Prices were mixed in the Northeast and Appalachia heading into the weekend, with some points continuing a volatile pattern that has coincided with shoulder season maintenance in the region.
In the West, the import- and storage-constrained SoCal Citygate recorded another Friday decline ahead of a weekend expected to bring moderate demand for utility Southern California Gas (SoCalGas). SoCal Citygate plummeted 63 cents to average $2.06, while SoCal Border Averageshed 10 cents to $1.82.

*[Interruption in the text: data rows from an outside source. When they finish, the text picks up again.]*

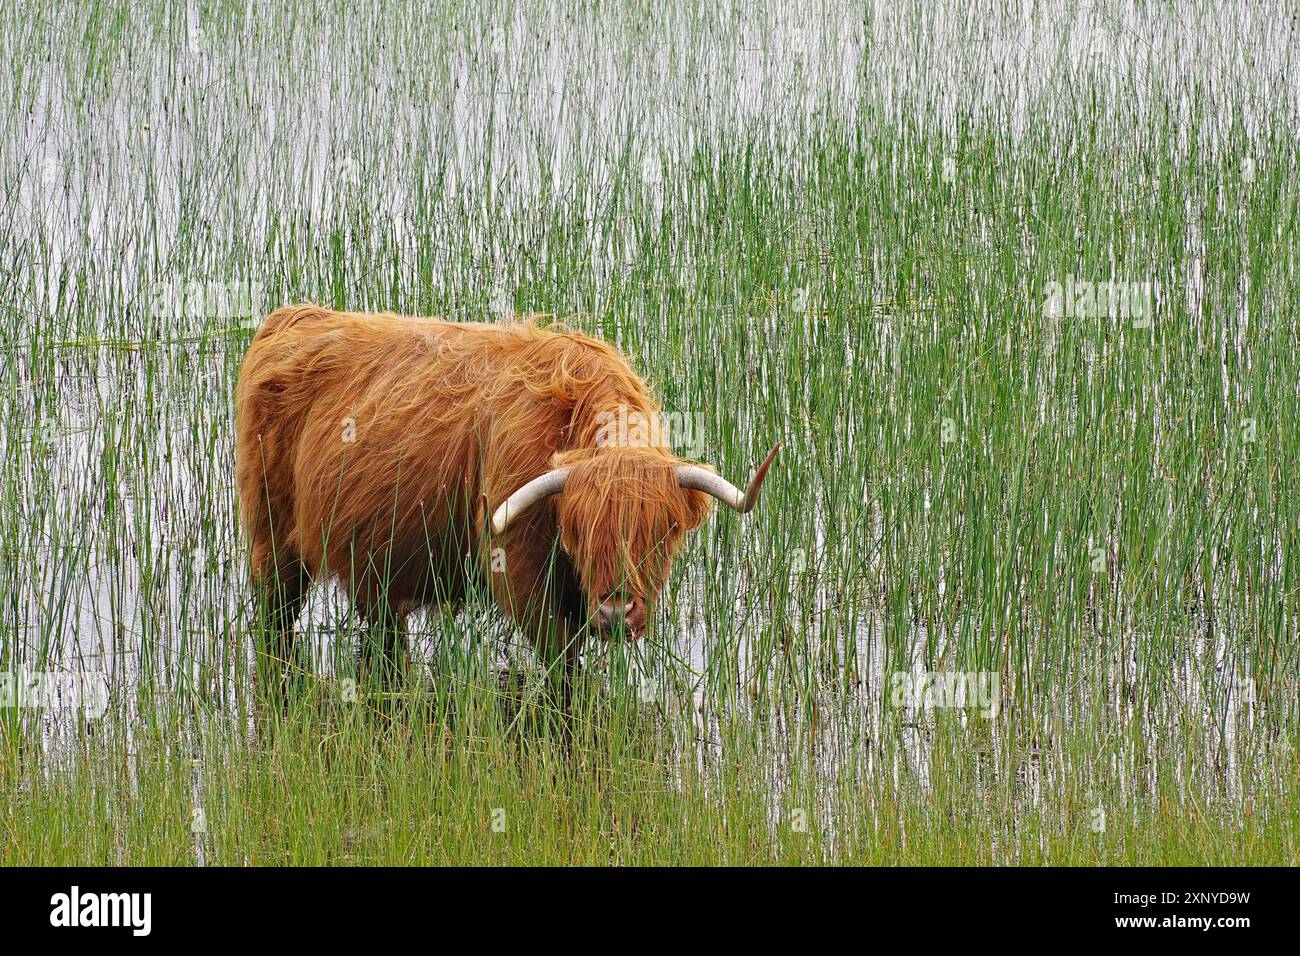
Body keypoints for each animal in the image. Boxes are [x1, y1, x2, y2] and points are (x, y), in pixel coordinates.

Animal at [234, 304, 778, 707]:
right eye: (578, 529)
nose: (614, 613)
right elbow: (561, 657)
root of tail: (293, 317)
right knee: (277, 615)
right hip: (271, 537)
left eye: (662, 531)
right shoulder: (519, 569)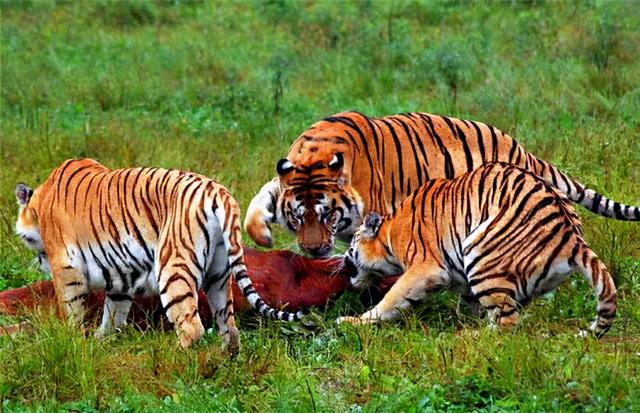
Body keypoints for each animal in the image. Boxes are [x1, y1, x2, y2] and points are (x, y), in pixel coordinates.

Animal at [14, 158, 304, 350]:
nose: (38, 262)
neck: (40, 203)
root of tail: (218, 192)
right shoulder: (121, 275)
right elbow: (113, 313)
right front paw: (102, 340)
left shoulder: (66, 267)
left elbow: (71, 308)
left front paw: (73, 339)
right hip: (219, 276)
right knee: (230, 328)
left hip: (172, 269)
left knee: (192, 327)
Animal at [245, 111, 640, 256]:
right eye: (298, 218)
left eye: (328, 216)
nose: (313, 251)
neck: (316, 152)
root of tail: (518, 146)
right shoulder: (283, 180)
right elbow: (257, 201)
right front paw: (262, 236)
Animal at [338, 161, 616, 334]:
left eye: (350, 248)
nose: (343, 263)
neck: (390, 231)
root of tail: (572, 236)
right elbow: (466, 303)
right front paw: (465, 318)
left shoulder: (424, 269)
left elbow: (390, 300)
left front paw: (353, 322)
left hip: (479, 254)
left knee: (507, 324)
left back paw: (471, 337)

SoCalGas was forecasting total system demand of right around 2 Bcf/d over the weekend, down slightly from actual demand of about 2.1 Bcf/d Thursday. The utility was forecasting weighted average temperatures in the mid-60s over the weekend.
“Planned maintenance on Northwest Pipeline (NWPL) beginning Monday and lasting through Saturday (May 26) could disrupt over 150 MMcf/d of San Juan Basin outflows,” Genscape analyst Joe Bernardi told clients Friday. “NWPL will perform a hydrotest between its Moab and Cisco compressor stations in southeastern Utah, which will require these points to go to zero flow.
“These points typically bring San Juan molecules north, with an average throughput of 179 MMcf/d over the past month,” Bernardi said. “There has not been an equivalent NWPL maintenance event within recent years, but reroutes could occur onto Transcolorado, El Paso or Transwestern.”